** What you will do **
Convert the lines from the very first one through the line containing "precision, accuracy, and excellence, we have", inclusive, into a JSON list of strings with one string per line, leaving out any blank lines.

──────── Exercise material ────────

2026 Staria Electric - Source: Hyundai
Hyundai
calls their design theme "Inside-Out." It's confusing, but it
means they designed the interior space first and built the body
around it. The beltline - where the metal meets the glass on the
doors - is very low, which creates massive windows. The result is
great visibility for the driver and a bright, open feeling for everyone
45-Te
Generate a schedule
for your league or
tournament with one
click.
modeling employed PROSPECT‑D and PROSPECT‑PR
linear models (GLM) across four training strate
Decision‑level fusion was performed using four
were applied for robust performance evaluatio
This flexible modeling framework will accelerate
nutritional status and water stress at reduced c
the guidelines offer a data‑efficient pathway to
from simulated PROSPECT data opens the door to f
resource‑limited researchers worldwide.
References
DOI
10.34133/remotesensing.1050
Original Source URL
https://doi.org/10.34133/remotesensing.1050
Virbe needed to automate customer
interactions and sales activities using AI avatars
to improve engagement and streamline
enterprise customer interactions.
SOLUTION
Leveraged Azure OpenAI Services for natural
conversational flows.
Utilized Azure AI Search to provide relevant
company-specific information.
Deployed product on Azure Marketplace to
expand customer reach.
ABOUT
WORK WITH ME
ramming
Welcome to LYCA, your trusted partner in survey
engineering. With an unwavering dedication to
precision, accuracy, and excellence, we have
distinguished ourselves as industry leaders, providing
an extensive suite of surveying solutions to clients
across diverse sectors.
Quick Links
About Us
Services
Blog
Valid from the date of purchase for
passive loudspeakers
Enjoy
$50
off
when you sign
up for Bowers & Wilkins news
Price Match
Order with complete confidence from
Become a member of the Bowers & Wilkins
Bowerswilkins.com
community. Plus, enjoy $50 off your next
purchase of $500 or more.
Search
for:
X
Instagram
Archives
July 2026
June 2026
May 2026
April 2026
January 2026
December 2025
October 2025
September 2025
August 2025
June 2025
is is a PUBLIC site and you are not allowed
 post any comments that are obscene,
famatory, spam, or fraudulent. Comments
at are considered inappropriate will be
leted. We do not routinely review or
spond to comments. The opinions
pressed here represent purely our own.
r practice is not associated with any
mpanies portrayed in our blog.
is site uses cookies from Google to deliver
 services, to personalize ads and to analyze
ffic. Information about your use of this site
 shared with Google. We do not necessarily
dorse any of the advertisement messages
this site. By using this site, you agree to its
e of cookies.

────────

** Solution to the problem **
[
  "2026 Staria Electric - Source: Hyundai",
  "Hyundai",
  "calls their design theme \"Inside-Out.\" It's confusing, but it",
  "means they designed the interior space first and built the body",
  "around it. The beltline - where the metal meets the glass on the",
  "doors - is very low, which creates massive windows. The result is",
  "great visibility for the driver and a bright, open feeling for everyone",
  "45-Te",
  "Generate a schedule",
  "for your league or",
  "tournament with one",
  "click.",
  "modeling employed PROSPECT‑D and PROSPECT‑PR",
  "linear models (GLM) across four training strate",
  "Decision‑level fusion was performed using four",
  "were applied for robust performance evaluatio",
  "This flexible modeling framework will accelerate",
  "nutritional status and water stress at reduced c",
  "the guidelines offer a data‑efficient pathway to",
  "from simulated PROSPECT data opens the door to f",
  "resource‑limited researchers worldwide.",
  "References",
  "DOI",
  "10.34133/remotesensing.1050",
  "Original Source URL",
  "https://doi.org/10.34133/remotesensing.1050",
  "Virbe needed to automate customer",
  "interactions and sales activities using AI avatars",
  "to improve engagement and streamline",
  "enterprise customer interactions.",
  "SOLUTION",
  "Leveraged Azure OpenAI Services for natural",
  "conversational flows.",
  "Utilized Azure AI Search to provide relevant",
  "company-specific information.",
  "Deployed product on Azure Marketplace to",
  "expand customer reach.",
  "ABOUT",
  "WORK WITH ME",
  "ramming",
  "Welcome to LYCA, your trusted partner in survey",
  "engineering. With an unwavering dedication to",
  "precision, accuracy, and excellence, we have"
]